# Decoder install in a Hartland 4-4-0



## rbr (Apr 27, 2014)

Everyone,

I'm not sure where to start, but I would like to purchase a Hartland 4-4-0 Jupiter locomotive. They advertise it as DCC ready. When I spoke with the designer, Phil Jensen, he said that all of the wires go back to the tender shell and they unplug so that you can easily have access to all of the wires. 
So, has anyone ever done this? What brand, model of decoder do you use? How hard is it for a beginner? I would also like to add sound.

thanks,


----------



## Dan Pierce (Jan 2, 2008)

Do you have a DCC system yet and if so what mfg.
Wen powering the decoder the first time, make sure you have rechecked the motor and track leads for no connection to each other and then place a 30 ohm 5 watt resistor in series to the track to limit the current in case of an unknown problem in the wiring for the initial checkout.

All decoders can work with almost any systems, and there are known reasons why some are not fully compatible. I found sound activation issues such as the LGB MTS system only has functions 0-9 whereas many other systems have 0-19 and some as many as 30 function keys.


----------



## Stan Cedarleaf (Jan 2, 2008)

rbr, the Hartland products are very easy to install decoders. The 4-4-0's tender comes apart very easily and the leads from the track are easy to hook to which ever decoder you choose. I've done a number of them with battery power and CREST REVOLUTION receivers. 

Any good DCC decoder should be as easy to install.


----------

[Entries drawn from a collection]
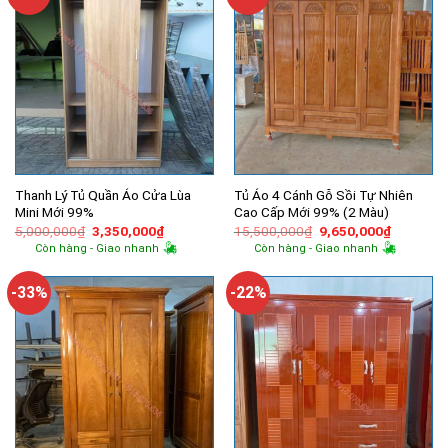
Thanh Lý Tủ Quần Áo Cửa Lùa
Tủ Áo 4 Cánh Gỗ Sồi Tự Nhiên
Mini Mới 99%
Cao Cấp Mới 99% (2 Màu)
Giá
Giá
Giá
Giá
5,000,000
₫
3,350,000
₫
15,500,000
₫
9,650,000
₫
gốc
hiện
gốc
hiện
Còn hàng - Giao nhanh
Còn hàng - Giao nhanh
là:
tại
là:
tại
5,000,000₫.
là:
15,500,000₫.
là:
3,350,000₫.
9,650,00
-33%
-22%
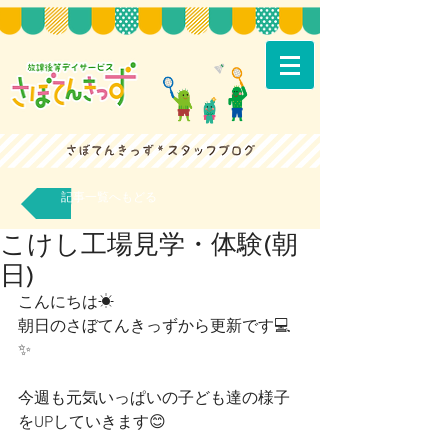
記事一覧へもどる
こけし工場見学・体験(朝
日)
こんにちは☀
朝日のさぼてんきっずから更新です💻
✨
今週も元気いっぱいの子ども達の様子
をUPしていきます😊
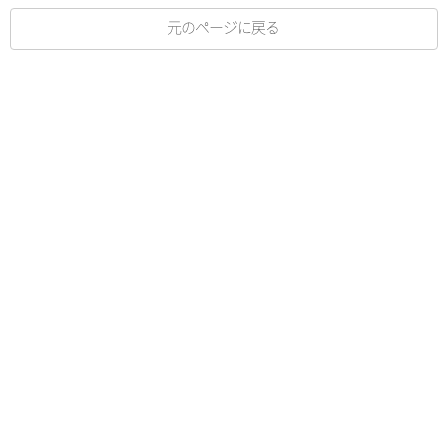
元のページに戻る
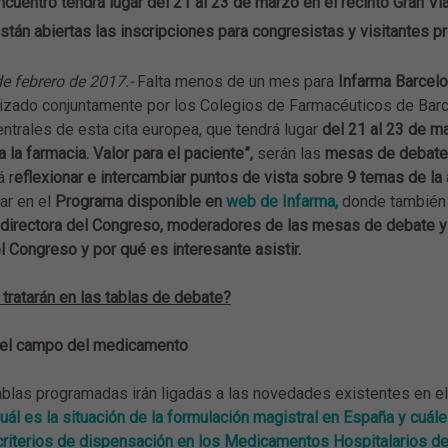
ncuentro tendrá lugar del 21 al 23 de marzo en el recinto Gran Vi
stán abiertas las inscripciones para congresistas y visitantes p
de febrero de 2017.-
Falta menos de un mes para
Infarma Barcelo
izado conjuntamente por los Colegios de Farmacéuticos de Barce
ntrales de esta cita europea, que tendrá lugar
d
el 21 al 23 de ma
a la farmacia. Valor para el paciente”,
serán las
mesas de debate 
 r
eflexionar e intercambiar puntos de vista sobre 9 temas de la 
ar en el
Programa disponible en
web de Infarma,
donde también 
irectora del Congreso, moderadores de las mesas de debate y 
l Congreso y por qué es interesante asistir.
tratarán en las tablas de debate?
el campo del medicamento
tablas programadas irán ligadas a las novedades existentes en e
uál es la situación de la formulación magistral en España y cuál
criterios de dispensación en los Medicamentos Hospitalarios d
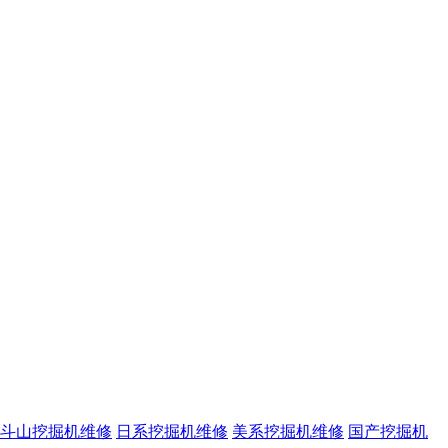
斗山挖掘机维修
日系挖掘机维修
美系挖掘机维修
国产挖掘机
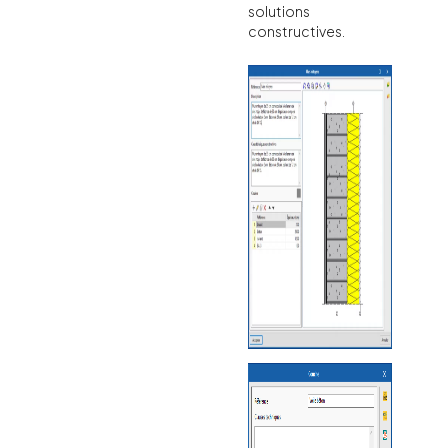
solutions
constructives.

* Exercise aim
Translate this sentence from the thread about installing a decoder in a Hartland 4-4-0 into Spanish: "Any good DCC decoder should be as easy to install."

* Response below
Cualquier buen decodificador DCC debería ser igual de fácil de instalar.